* Required work
Could you reproduce the text of every entry below, word for word and line for line?

___ Listed entries

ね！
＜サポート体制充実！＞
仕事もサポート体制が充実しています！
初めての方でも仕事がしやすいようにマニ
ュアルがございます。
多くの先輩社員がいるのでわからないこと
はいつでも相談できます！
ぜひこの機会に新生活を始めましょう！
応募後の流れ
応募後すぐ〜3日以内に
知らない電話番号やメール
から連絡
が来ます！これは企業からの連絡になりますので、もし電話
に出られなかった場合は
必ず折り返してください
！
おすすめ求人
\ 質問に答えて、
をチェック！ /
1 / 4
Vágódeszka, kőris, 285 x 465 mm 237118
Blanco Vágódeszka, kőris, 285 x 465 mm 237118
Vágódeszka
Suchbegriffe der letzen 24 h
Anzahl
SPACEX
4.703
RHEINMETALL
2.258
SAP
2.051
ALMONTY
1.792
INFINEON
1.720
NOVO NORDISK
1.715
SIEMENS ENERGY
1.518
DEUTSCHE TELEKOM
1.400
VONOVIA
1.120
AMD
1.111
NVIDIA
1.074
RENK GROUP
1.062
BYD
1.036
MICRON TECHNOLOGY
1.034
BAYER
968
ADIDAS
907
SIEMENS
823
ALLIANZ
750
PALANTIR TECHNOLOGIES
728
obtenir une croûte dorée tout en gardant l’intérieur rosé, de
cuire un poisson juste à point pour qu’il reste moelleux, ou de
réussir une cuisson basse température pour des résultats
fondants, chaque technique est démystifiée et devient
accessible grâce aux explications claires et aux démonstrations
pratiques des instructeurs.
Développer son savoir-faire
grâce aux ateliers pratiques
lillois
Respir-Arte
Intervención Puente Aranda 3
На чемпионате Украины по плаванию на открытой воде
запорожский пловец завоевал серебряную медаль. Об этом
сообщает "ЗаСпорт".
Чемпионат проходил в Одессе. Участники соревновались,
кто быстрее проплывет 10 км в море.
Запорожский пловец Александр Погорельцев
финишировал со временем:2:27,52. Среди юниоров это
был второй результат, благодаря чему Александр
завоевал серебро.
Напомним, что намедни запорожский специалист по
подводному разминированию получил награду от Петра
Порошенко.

______

* Problem solution
ね！
＜サポート体制充実！＞
仕事もサポート体制が充実しています！
初めての方でも仕事がしやすいようにマニ
ュアルがございます。
多くの先輩社員がいるのでわからないこと
はいつでも相談できます！
ぜひこの機会に新生活を始めましょう！
応募後の流れ
応募後すぐ〜3日以内に
知らない電話番号やメール
から連絡
が来ます！これは企業からの連絡になりますので、もし電話
に出られなかった場合は
必ず折り返してください
！
おすすめ求人
\ 質問に答えて、
をチェック！ /
1 / 4
Vágódeszka, kőris, 285 x 465 mm 237118
Blanco Vágódeszka, kőris, 285 x 465 mm 237118
Vágódeszka
Suchbegriffe der letzen 24 h
Anzahl
SPACEX
4.703
RHEINMETALL
2.258
SAP
2.051
ALMONTY
1.792
INFINEON
1.720
NOVO NORDISK
1.715
SIEMENS ENERGY
1.518
DEUTSCHE TELEKOM
1.400
VONOVIA
1.120
AMD
1.111
NVIDIA
1.074
RENK GROUP
1.062
BYD
1.036
MICRON TECHNOLOGY
1.034
BAYER
968
ADIDAS
907
SIEMENS
823
ALLIANZ
750
PALANTIR TECHNOLOGIES
728
obtenir une croûte dorée tout en gardant l’intérieur rosé, de
cuire un poisson juste à point pour qu’il reste moelleux, ou de
réussir une cuisson basse température pour des résultats
fondants, chaque technique est démystifiée et devient
accessible grâce aux explications claires et aux démonstrations
pratiques des instructeurs.
Développer son savoir-faire
grâce aux ateliers pratiques
lillois
Respir-Arte
Intervención Puente Aranda 3
На чемпионате Украины по плаванию на открытой воде
запорожский пловец завоевал серебряную медаль. Об этом
сообщает "ЗаСпорт".
Чемпионат проходил в Одессе. Участники соревновались,
кто быстрее проплывет 10 км в море.
Запорожский пловец Александр Погорельцев
финишировал со временем:2:27,52. Среди юниоров это
был второй результат, благодаря чему Александр
завоевал серебро.
Напомним, что намедни запорожский специалист по
подводному разминированию получил награду от Петра
Порошенко.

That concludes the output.